For each of the supported KMS providers, the following dependencies are required:
<dependency>
<groupId>io.confluent</groupId>
<artifactId>kafka-schema-registry-client-encryption-aws</artifactId>
<version>7.6.0</version>
</dependency>
<dependency>
<groupId>io.confluent</groupId>
<artifactId>kafka-schema-registry-client-encryption-azure</artifactId>
<version>7.6.0</version>
</dependency>
<dependency>
<groupId>io.confluent</groupId>
<artifactId>kafka-schema-registry-client-encryption-gcp</artifactId>
<version>7.6.0</version>
</dependency>
<dependency>
<groupId>io.confluent</groupId>
<artifactId>kafka-schema-registry-client-encryption-hcvault</artifactId>
<version>7.6.0</version>
</dependency>
<dependency>
<groupId>io.confluent</groupId>
<artifactId>kafka-schema-registry-client-encryption</artifactId>
<version>7.6.0</version>
</dependency>
Next, you need to configure the following parameters on the clients.
rule.executors._default_.param.access.key.id=<AWS access key>
rule.executors._default_.param.secret.access.key=<AWS secret key>
Alternatively, the AWS access key and AWS secret key can be passed
using environment variables, named AWS_ACCESS_KEY_ID
and AWS_SECRET_ACCESS_KEY
.
Now, whenever a message is sent, the ssn
field is automatically encrypted
before serialization and decrypted after deserialization.
Step 5: Produce with Kafka serializers¶
To produce with Kafka serializers, add the appropriate serializer to the producer properties:
- KafkaAvroSerializer
- KafkaProtobufSerializer
- KafkaJsonSchemaSerializer
Handle errors¶
If the Schema Registry client cannot decrypt the encrypted fields, it throws an error. You can configure the client to pass the encrypted data through in spite of the error, or you can send the records to a dead-letter queue (DLQ).

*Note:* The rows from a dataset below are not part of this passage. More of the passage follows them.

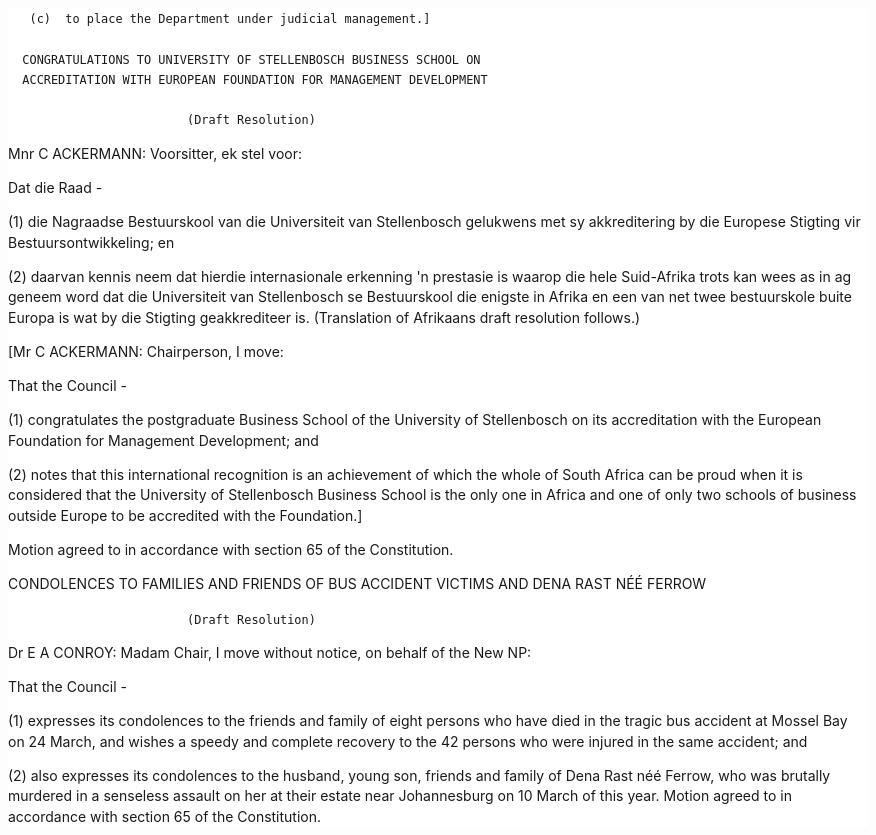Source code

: 
       (c)  to place the Department under judicial management.]

      CONGRATULATIONS TO UNIVERSITY OF STELLENBOSCH BUSINESS SCHOOL ON
      ACCREDITATION WITH EUROPEAN FOUNDATION FOR MANAGEMENT DEVELOPMENT

                             (Draft Resolution)

Mnr C ACKERMANN: Voorsitter, ek stel voor:


  Dat die Raad -


  (1) die Nagraadse Bestuurskool van die Universiteit van Stellenbosch
       gelukwens met sy akkreditering by die Europese Stigting vir
       Bestuursontwikkeling; en


  (2) daarvan kennis neem dat hierdie internasionale erkenning 'n prestasie
       is waarop die hele Suid-Afrika trots kan wees as in ag geneem word
       dat die Universiteit van Stellenbosch se Bestuurskool die enigste in
       Afrika en een van net twee bestuurskole buite Europa is wat by die
       Stigting geakkrediteer is.
(Translation of Afrikaans draft resolution follows.)

[Mr C ACKERMANN: Chairperson, I move:


  That the Council -


  (1) congratulates the postgraduate Business School of the University of
       Stellenbosch on its accreditation with the European Foundation for
       Management Development; and


  (2) notes that this international recognition is an achievement of which
       the whole of South Africa can be proud when it is considered that the
       University of Stellenbosch Business School is the only one in Africa
       and one of only two schools of business outside Europe to be
       accredited with the Foundation.]

Motion agreed to in accordance with section 65 of the Constitution.

  CONDOLENCES TO FAMILIES AND FRIENDS OF BUS ACCIDENT VICTIMS AND DENA RAST
                                 NÉÉ FERROW

                             (Draft Resolution)

Dr E A CONROY: Madam Chair, I move without notice, on behalf of the New NP:


  That the Council -


  (1) expresses its condolences to the friends and family of eight persons
       who have died in the tragic bus accident at Mossel Bay on 24 March,
       and wishes a speedy and complete recovery to the 42 persons who were
       injured in the same accident; and


  (2) also expresses its condolences to the husband, young son, friends and
       family of Dena Rast néé Ferrow, who was brutally murdered in a
       senseless assault on her at their estate near Johannesburg on 10
       March of this year.
Motion agreed to in accordance with section 65 of the Constitution.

To pass encrypted data through¶
To pass encrypted data through in spite of an error, on the client specify
an onFailure
property in the rule. Here is an example:
{
"schema": "...",
"metadata": {...},
"ruleSet": {
"domainRules": [
{
"name": "encryptPII",
"kind": "TRANSFORM",
"type": "ENCRYPT",
"mode": "WRITEREAD",
"tags": ["PII"],
"params": {
"encrypt.kek.name": "<name of KEK>"
},
"onFailure": "ERROR,NONE"
}
]
}
}
The onFailure
setting value of ERROR,NONE
above includes two comma-separated
values, the first for encryption and the second for decryption.
ERROR
: If encryption fails, an error is thrown.NONE
: If decryption fails, the encrypted value is passed through without decryption.